I quattro premi di Mvp, tre titoli di capocannoniere e tre anelli su sei finali giocate, non sono numeri da recordman. Ma il fatto che con Wilt Chamberlain e Jabbar è nel ranking di tutti i tempi per i 30mila punti realizzati e i 10mila rimbalzi lo rende sicuramente speciale, anche se per battere gli acerrimi rivali dei Lakers e conquistare il primo titolo Nba ha dovuto attendere l’arrivo della spalla ideale Moses Malone. Attenti a quei due, Erving-Malone, punirono finalmente Jabbar e compagni con un secco 4-0 nella finale dell’83. E a quel punto il genio capì che era il momento di fermarsi.
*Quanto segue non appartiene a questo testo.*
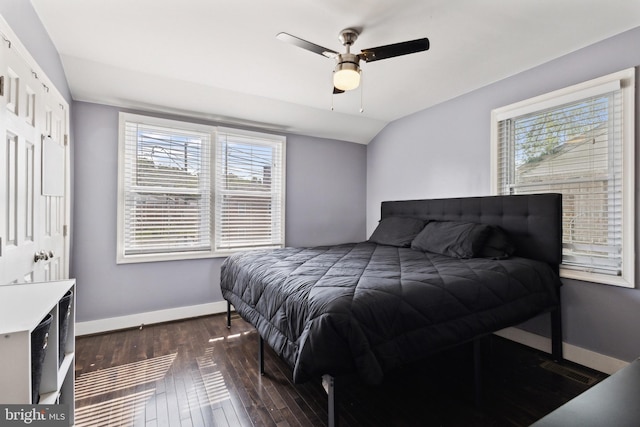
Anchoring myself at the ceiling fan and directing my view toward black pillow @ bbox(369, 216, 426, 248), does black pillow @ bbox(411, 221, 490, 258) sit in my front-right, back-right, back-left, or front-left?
front-right

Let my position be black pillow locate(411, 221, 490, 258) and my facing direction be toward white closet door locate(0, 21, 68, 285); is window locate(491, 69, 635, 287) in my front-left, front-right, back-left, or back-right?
back-left

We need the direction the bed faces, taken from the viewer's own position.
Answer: facing the viewer and to the left of the viewer

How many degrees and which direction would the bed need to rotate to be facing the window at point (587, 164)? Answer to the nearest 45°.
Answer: approximately 180°

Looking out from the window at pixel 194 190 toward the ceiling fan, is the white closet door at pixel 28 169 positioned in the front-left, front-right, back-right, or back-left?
front-right

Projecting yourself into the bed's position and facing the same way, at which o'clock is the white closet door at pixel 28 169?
The white closet door is roughly at 1 o'clock from the bed.

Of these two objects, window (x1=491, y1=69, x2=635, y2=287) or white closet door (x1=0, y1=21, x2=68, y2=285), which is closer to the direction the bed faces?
the white closet door
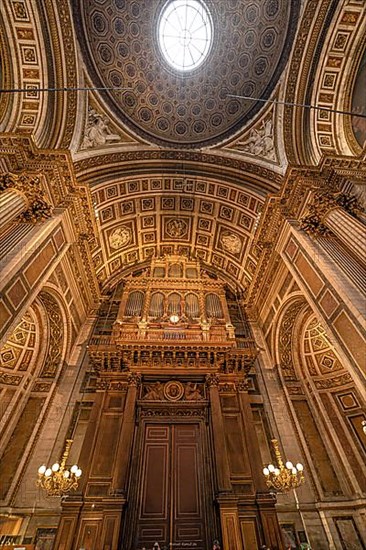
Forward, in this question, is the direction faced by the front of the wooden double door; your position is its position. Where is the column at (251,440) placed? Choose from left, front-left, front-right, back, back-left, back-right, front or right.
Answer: left

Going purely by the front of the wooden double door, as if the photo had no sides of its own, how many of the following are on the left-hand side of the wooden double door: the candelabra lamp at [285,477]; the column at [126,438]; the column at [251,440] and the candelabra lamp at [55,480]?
2

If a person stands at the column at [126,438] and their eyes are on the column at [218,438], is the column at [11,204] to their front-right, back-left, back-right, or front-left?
back-right

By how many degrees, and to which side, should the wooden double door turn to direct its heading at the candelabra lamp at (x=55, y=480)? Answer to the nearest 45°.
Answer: approximately 90° to its right

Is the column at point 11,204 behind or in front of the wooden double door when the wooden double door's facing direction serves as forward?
in front

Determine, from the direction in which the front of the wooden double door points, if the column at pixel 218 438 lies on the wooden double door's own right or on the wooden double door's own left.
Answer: on the wooden double door's own left

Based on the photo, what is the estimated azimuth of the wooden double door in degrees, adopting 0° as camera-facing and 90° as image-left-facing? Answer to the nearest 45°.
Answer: approximately 0°

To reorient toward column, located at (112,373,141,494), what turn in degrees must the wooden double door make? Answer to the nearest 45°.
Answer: approximately 90° to its right

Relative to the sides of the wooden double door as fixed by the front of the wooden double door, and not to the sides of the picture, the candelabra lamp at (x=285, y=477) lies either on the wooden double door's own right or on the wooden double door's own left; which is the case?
on the wooden double door's own left
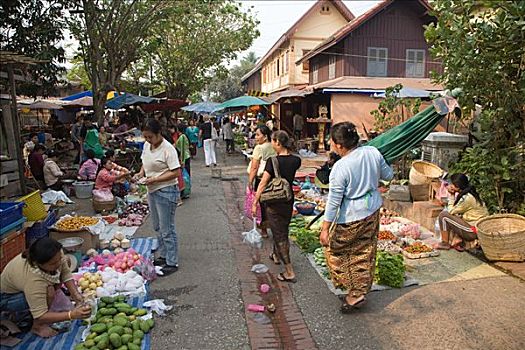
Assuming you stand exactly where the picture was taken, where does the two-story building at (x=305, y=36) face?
facing the viewer and to the left of the viewer

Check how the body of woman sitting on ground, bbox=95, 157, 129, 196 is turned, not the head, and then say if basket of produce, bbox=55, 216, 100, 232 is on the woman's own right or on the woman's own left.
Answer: on the woman's own right

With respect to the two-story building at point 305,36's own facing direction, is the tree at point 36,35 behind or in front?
in front

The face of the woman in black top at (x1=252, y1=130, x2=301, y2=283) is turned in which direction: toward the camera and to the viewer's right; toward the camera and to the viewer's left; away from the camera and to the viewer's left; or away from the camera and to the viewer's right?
away from the camera and to the viewer's left

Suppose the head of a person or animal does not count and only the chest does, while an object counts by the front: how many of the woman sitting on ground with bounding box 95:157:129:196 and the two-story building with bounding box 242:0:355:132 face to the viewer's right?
1

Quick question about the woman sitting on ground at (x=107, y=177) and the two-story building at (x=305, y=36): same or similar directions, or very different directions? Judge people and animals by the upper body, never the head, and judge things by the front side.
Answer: very different directions

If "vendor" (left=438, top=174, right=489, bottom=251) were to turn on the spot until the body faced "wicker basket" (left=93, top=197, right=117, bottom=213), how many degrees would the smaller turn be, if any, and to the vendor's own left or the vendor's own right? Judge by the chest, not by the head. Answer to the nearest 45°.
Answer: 0° — they already face it

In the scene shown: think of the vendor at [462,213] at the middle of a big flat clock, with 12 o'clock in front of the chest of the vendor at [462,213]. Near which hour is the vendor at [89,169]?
the vendor at [89,169] is roughly at 12 o'clock from the vendor at [462,213].

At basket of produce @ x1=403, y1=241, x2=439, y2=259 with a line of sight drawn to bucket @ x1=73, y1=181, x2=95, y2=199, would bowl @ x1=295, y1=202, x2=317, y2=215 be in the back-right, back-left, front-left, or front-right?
front-right

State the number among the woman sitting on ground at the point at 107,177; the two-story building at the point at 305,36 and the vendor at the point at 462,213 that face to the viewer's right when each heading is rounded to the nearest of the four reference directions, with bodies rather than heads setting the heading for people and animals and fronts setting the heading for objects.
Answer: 1

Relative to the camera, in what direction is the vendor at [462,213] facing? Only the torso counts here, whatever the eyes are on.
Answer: to the viewer's left

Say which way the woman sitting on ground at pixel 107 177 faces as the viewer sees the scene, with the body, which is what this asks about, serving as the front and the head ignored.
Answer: to the viewer's right

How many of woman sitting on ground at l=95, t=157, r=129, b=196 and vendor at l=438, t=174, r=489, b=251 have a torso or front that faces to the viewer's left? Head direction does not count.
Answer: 1

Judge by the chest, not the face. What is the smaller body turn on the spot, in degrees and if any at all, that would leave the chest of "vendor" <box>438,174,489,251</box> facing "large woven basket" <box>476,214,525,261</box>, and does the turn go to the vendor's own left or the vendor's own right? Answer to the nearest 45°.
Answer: approximately 135° to the vendor's own left

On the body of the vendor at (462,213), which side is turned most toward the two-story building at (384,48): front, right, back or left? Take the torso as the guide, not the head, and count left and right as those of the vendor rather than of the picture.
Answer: right

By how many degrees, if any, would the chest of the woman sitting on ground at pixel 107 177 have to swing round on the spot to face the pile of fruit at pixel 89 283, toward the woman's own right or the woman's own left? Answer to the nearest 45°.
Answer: approximately 90° to the woman's own right

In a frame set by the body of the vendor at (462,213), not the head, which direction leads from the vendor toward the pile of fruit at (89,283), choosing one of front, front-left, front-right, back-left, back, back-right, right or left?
front-left

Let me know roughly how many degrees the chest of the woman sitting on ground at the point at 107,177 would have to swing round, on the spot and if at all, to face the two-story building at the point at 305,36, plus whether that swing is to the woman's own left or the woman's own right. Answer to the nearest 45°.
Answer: approximately 45° to the woman's own left

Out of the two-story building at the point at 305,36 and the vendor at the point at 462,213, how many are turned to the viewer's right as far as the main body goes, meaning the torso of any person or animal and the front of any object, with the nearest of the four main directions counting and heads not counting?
0
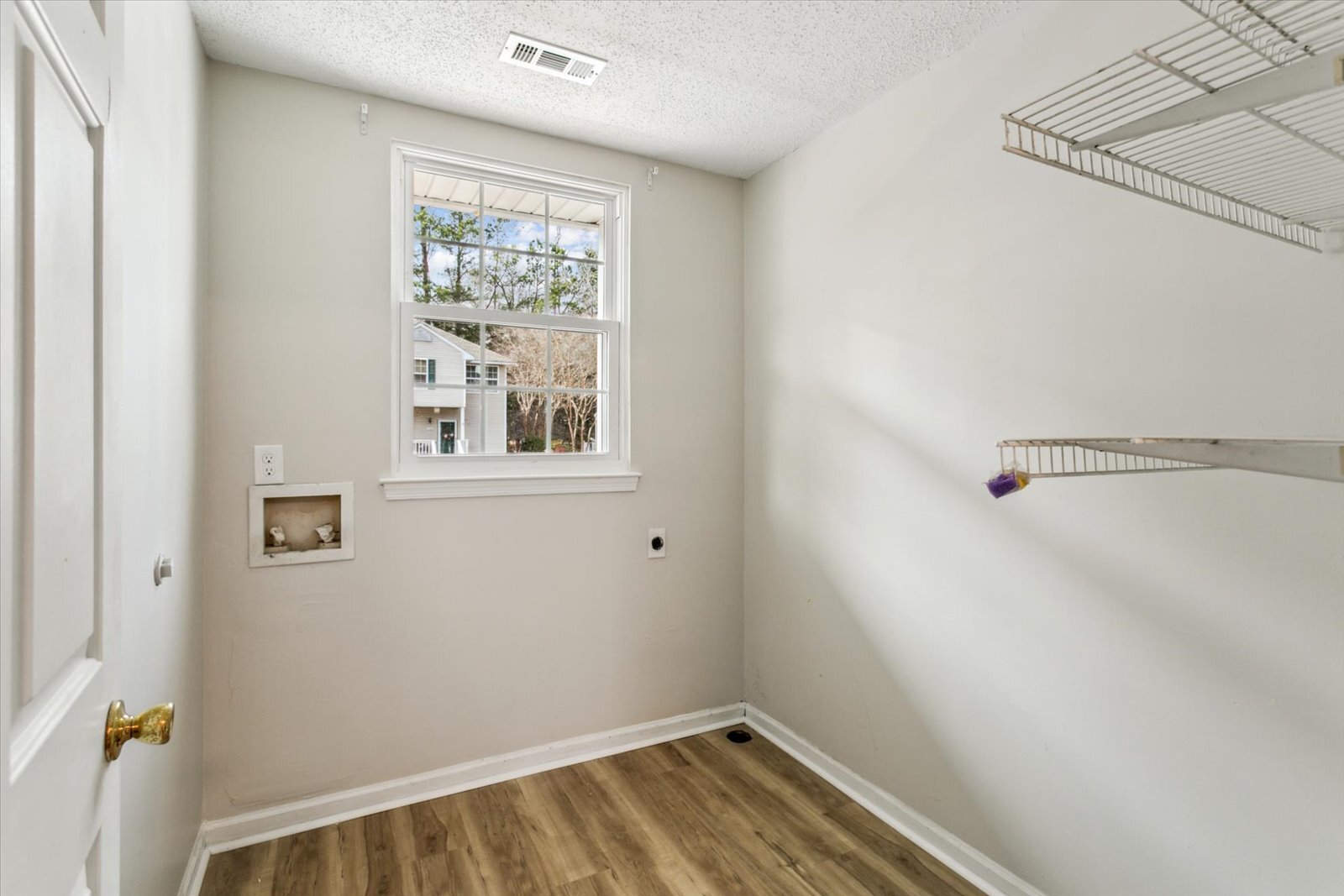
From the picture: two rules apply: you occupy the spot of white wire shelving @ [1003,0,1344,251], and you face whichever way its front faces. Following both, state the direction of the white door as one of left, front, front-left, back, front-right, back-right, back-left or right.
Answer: left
La sirena del ritiro definitivo suonò nel 1987. L’ultima stagione a Philadelphia fu un tour per i palazzetti degli Usa per salutare i suoi tanti amatori, commossi fino alle lacrime alla cerimonia del ritiro della maglia n. “6” dei Sixers. La rivoluzione di Erving era compiuta in favore delle nuove generazioni alle quali oggi, da saggio imprenditore e uomo tra i più ascoltati d’America, ricorda: «Se i giovani non vanno oltre quello che i “vecchi” hanno raggiunto, allora vuol dire che il sistema non sta funzionando».